I am using gRPC 1.55.1 and observing an issue similar to the one discussed below
I have set the KeepAlive as below on the client side like below
var channel = ManagedChannelBuilder.forAddress(network.getIp(), network.getPort())
.keepAliveTime(130, TimeUnit.SECONDS)
.maxInboundMessageSize(maxInboundMessageSize)
.maxInboundMetadataSize(maxInboundMetadataSize)
.enableRetry()
.build();
var stub = HelloServiceGrpc.newBlockingStub(channel).withDeadline(Deadline.after(115, TimeUnit.SECONDS));
stub.sayHello();
stub.sayHello();
In the server side also keepAliveTime
is set as suggested in the above GitHub issue.
Grpc.newServerBuilderForPort(port, InsecureServerCredentials.create())
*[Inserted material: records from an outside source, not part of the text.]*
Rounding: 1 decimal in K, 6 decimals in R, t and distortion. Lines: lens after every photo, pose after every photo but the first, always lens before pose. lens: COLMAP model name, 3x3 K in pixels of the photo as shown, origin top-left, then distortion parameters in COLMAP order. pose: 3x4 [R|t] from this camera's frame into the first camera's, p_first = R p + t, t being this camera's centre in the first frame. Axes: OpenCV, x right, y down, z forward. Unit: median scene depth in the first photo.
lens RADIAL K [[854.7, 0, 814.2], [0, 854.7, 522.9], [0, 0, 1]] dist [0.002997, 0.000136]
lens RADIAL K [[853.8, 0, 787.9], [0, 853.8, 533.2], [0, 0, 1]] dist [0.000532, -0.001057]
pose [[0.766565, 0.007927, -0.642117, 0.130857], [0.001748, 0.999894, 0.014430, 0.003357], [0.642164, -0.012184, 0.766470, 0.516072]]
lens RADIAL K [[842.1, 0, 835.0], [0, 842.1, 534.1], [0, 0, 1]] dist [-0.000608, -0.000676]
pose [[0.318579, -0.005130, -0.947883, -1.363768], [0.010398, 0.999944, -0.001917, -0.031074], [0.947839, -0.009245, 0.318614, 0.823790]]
.addService(new GreeterImpl())
.keepAliveTime(130, TimeUnit.SECONDS)
.build()
.start();
In my case client calls server1
then server1
acts as a client to server2
.
I am observing that when the deadline is exceeded in server2
, client in server1
receives an error like below which the final client receives as expected
io.grpc.StatusRuntimeException: DEADLINE_EXCEEDED: context timed out
at io.grpc.stub.ClientCalls.toStatusRuntimeException(ClientCalls.java:271)
at io.grpc.stub.ClientCalls.getUnchecked(ClientCalls.java:252)
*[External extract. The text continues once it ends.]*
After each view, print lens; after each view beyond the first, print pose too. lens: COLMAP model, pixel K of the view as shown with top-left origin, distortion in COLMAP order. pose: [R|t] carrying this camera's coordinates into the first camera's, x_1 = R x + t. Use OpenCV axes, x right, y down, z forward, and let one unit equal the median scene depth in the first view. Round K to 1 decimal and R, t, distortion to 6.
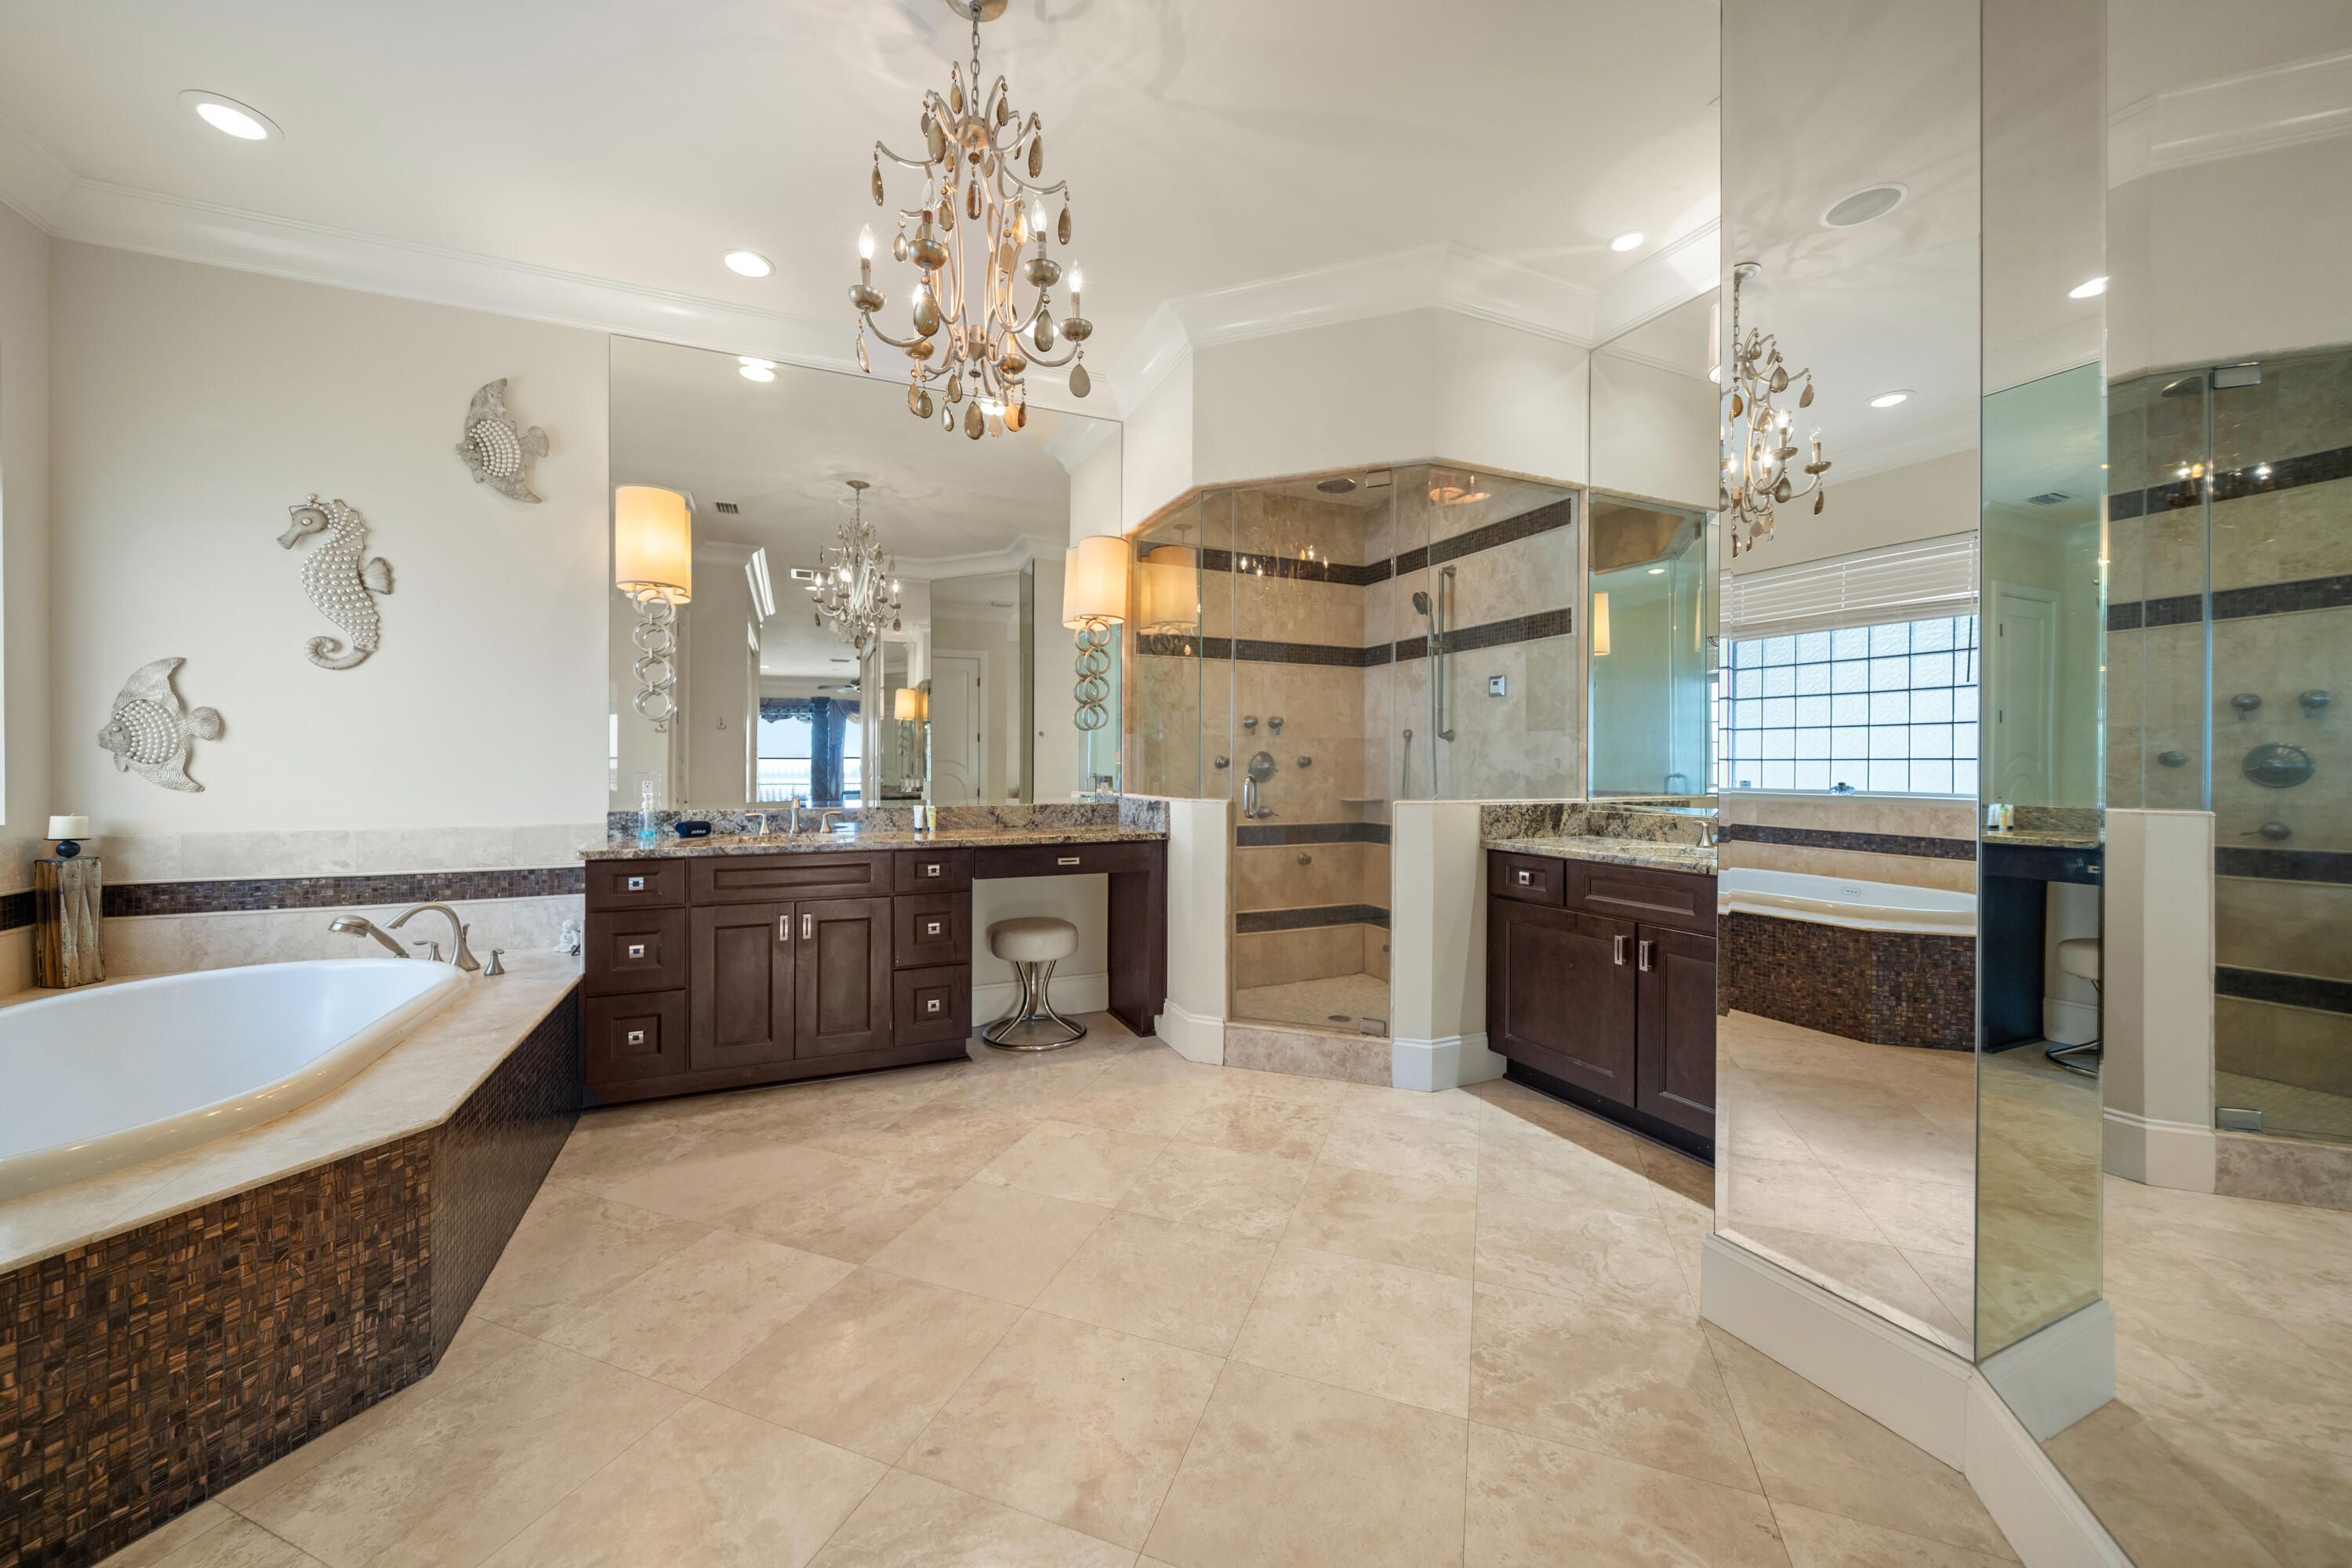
lens RADIAL K [[871.2, 0, 1178.5], [0, 871.2, 766.5], [0, 0, 1]] dist [0.002513, 0.000356]
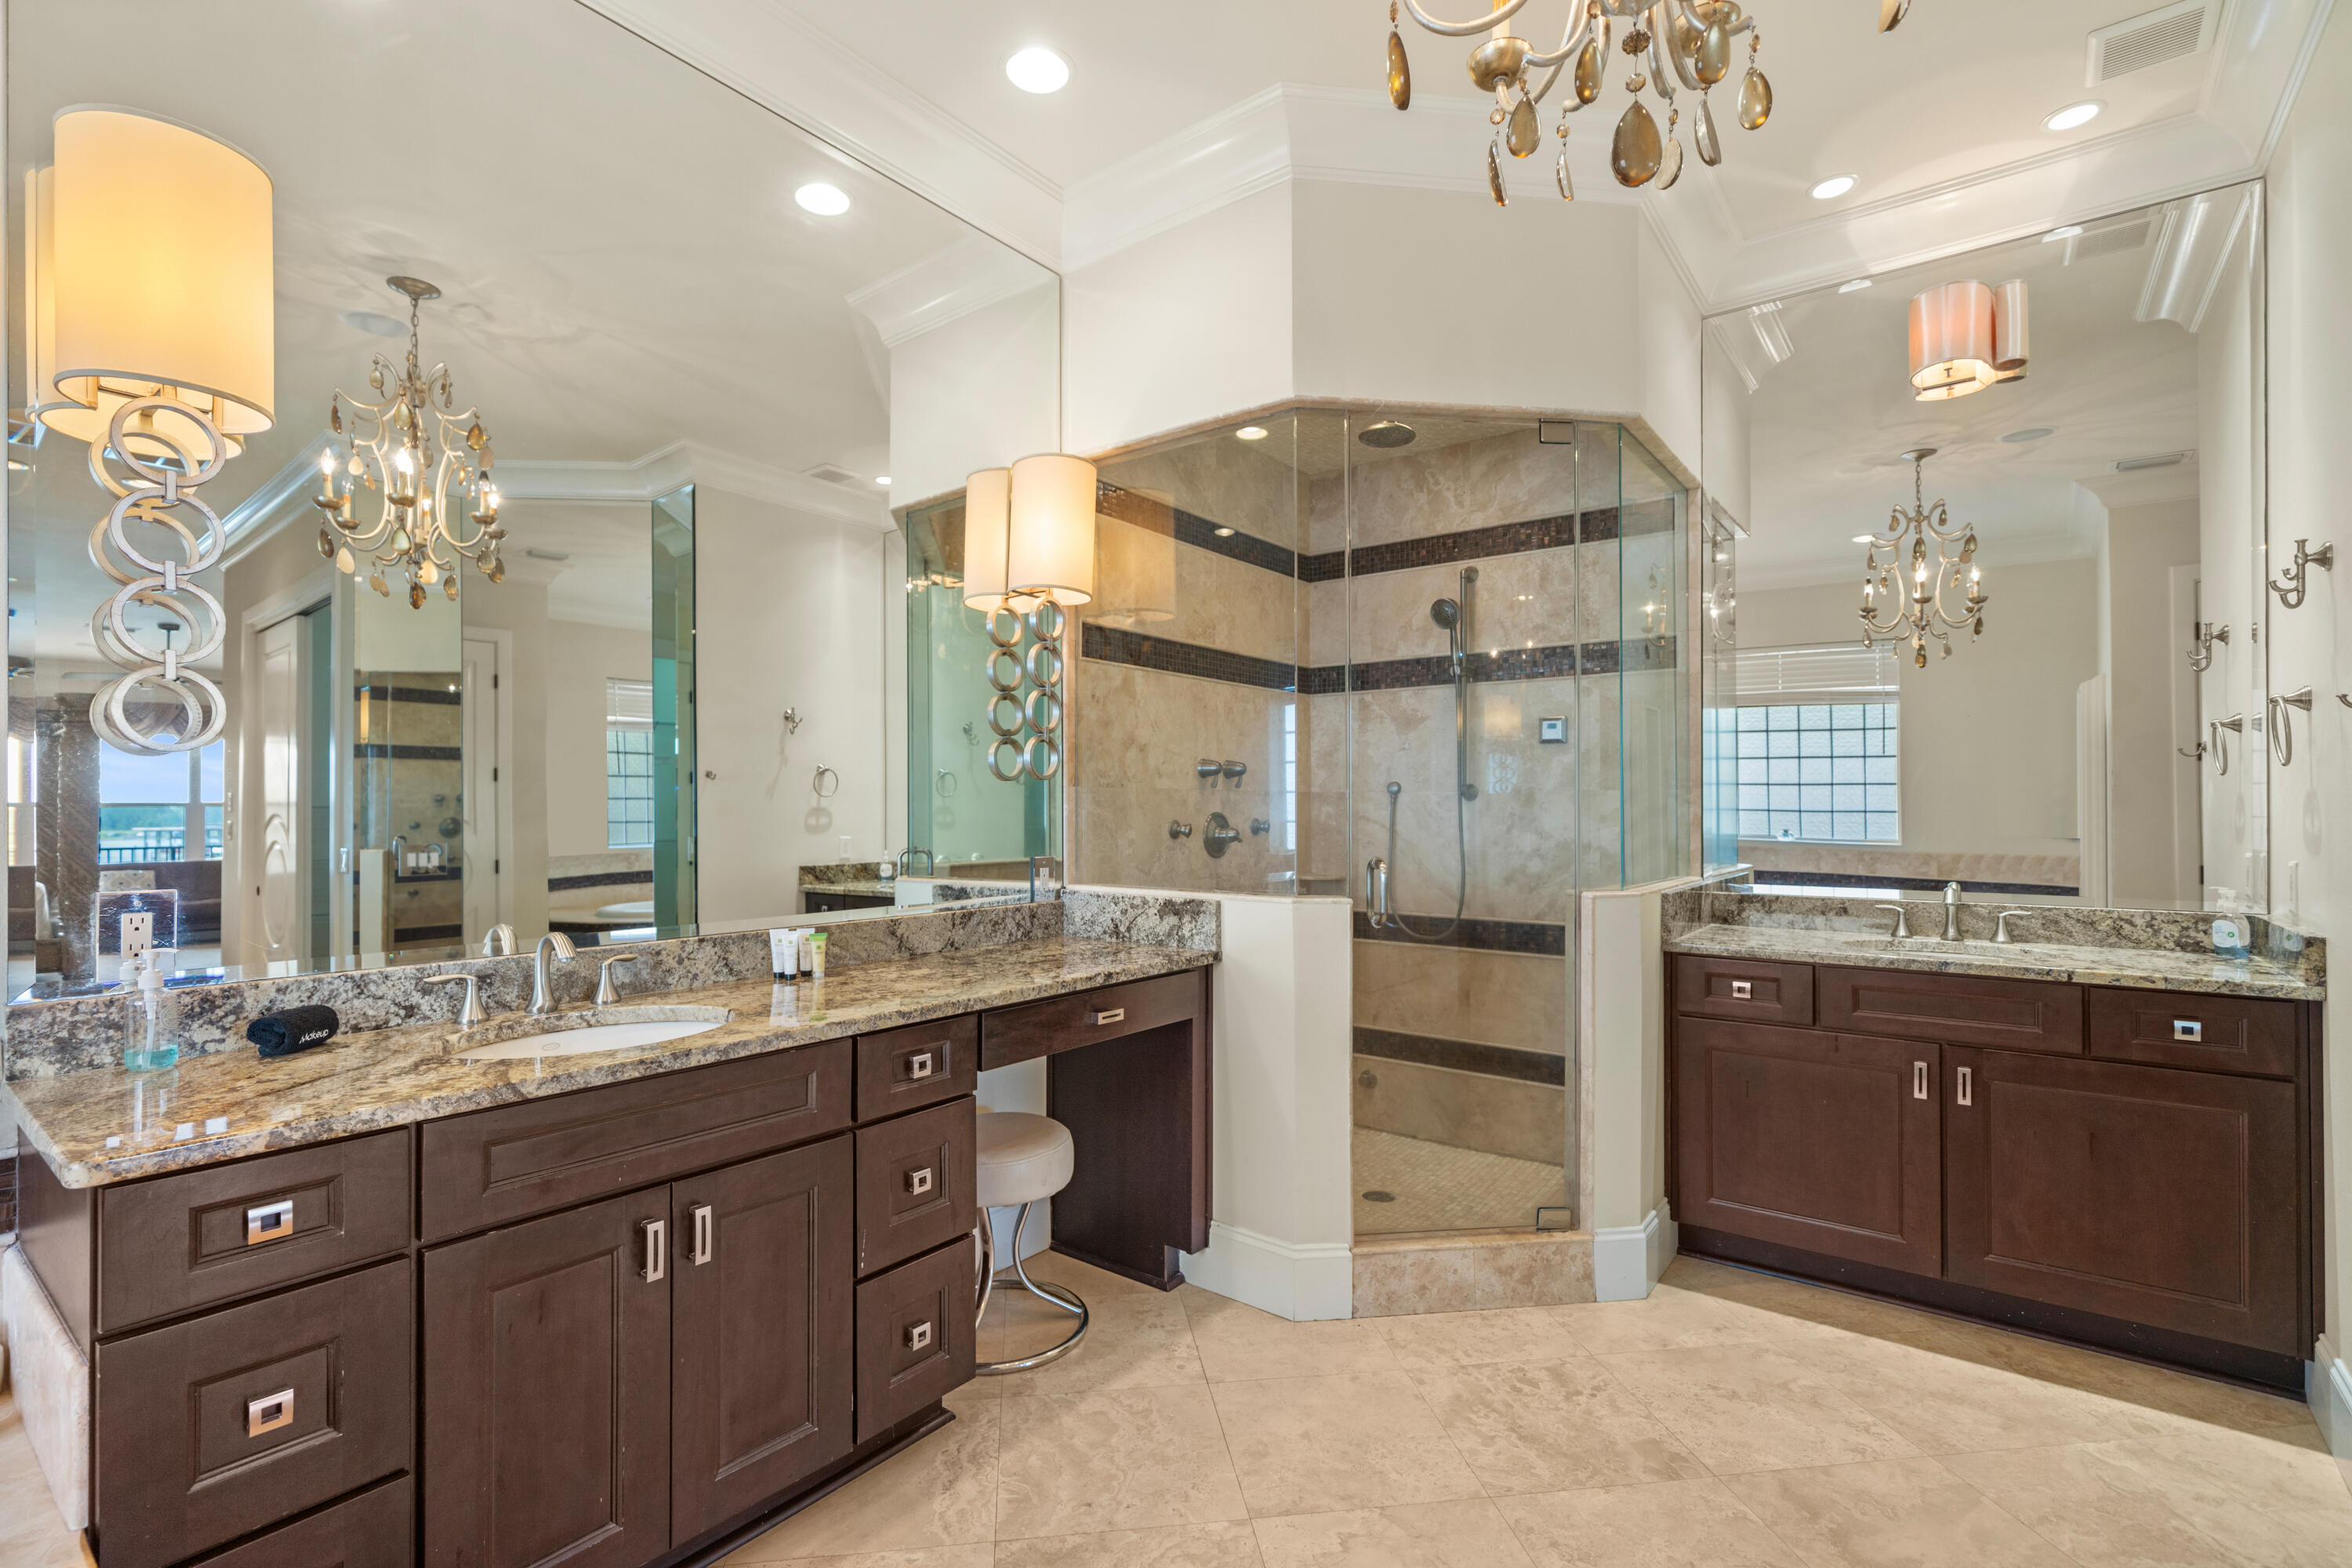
lens RADIAL K [[1066.1, 0, 1174.5], [0, 1066.1, 804.0], [0, 0, 1]] dist [0.000968, 0.001102]
pose [[0.880441, -0.000235, 0.474156, -0.399251], [0.002146, 0.999992, -0.003490, -0.026148], [-0.474152, 0.004090, 0.880434, 0.351039]]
at io.grpc.stub.ClientCalls.blockingUnaryCall(ClientCalls.java:165)
But in some rare cases, the client thread hangs and did not receive the deadline exceeded from the server. The client thread hangs like below
at jdk.internal.misc.Unsafe.park(java.base@17.0.9/Native Method)
- parking to wait for <0x0000000767a53a00> (a io.grpc.stub.ClientCalls$ThreadlessExecutor)
at java.util.concurrent.locks.LockSupport.park(java.base@17.0.9/LockSupport.java:211)
at io.grpc.stub.ClientCalls$ThreadlessExecutor.waitAndDrain(ClientCalls.java:748)
at io.grpc.stub.ClientCalls.blockingUnaryCall(ClientCalls.java:157)
I waited for about 2 hours & it did not recover. The only way to recover from this is to restart the client application. I observed this issue 3-4 times in last 2 months.
Can someone let me know
Most likely you are hitting this bug: https://github.com/grpc/grpc-java/issues/10838
The fix is planned for 1.63.
As a workaround, disabling the retry should help.